Central Coast Community Energy (3CE) told the Solvang City Council on Oct. 13 that it is expanding renewables and energy‑storage contracts across the Central Coast and urged customers to take advantage of incentive programs while federal tax changes remain in flux.
Spencer Brandt, 3CE community relations manager, told the council that the agency serves 30 cities across five counties and delivered 409 megawatts of renewable energy in 2024, “enough to power more than 350,000 homes.” He described energy storage as increasingly essential to reliability and affordability because it stores abundant mid‑day solar for the evening peak.
Brandt highlighted examples showing how battery storage deployed in recent heat events filled evening demand without as much reliance on fossil‑fuel peaker plants. He said 3CE has no power‑purchase agreements with indoor battery facilities and that contracted containerized battery systems include fire suppression and meet applicable building code requirements. Brandt added that incidents have fallen even as deployments rose: “Over the same time period that battery energy storage has deployed by more than 25,000% since 2018, we’ve also seen a 98% drop in battery system failure incidents.”
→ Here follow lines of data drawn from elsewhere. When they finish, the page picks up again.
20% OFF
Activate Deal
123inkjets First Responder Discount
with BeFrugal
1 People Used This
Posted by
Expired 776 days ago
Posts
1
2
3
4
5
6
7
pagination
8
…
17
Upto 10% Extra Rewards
Programs and incentives: Brandt summarized customer programs available to Solvang and member agencies: electrify‑your‑ride offers up to $4,000 per EV purchase, funding for electrified accessory dwelling units, agricultural electrification supports, and fleet planning and vehicle grants. He said the city can access up to $300,000 per year combining “charge your fleet” and “electrify your fleet” funds for municipal vehicle and infrastructure needs. He also noted a $42,000 payout to a local farmer for an electric tractor and cited other solar-plus-storage projects recently brought online.
Legislative and regulatory outlook: Brandt noted recent federal legislation changes affecting tax credits and said portions of the tax code that previously supported home electrification credits and utility‑scale project credits had been altered, which could reduce the number of utility‑scale wind and solar projects that reach completion and, in the medium term, raise customer prices. He said 3CE supports regional market initiatives — including a western pathways effort — to broaden markets and reduce costs.
Councilmembers asked about related local programs and how 3CE coordinates with regional air districts on equipment rebates. Brandt said 3CE points customers to complementary programs such as a local landscape equipment electrification program, and described 3CE’s outreach work, including events and multilingual hotlines.
Ending: Brandt closed by encouraging residents and the city to consider stacking local rebates with then‑available federal credits for maximum savings, and said 3CE staff and regulatory teams remain engaged at the CPUC and in legislative initiatives to pursue affordability and clean‑energy goals.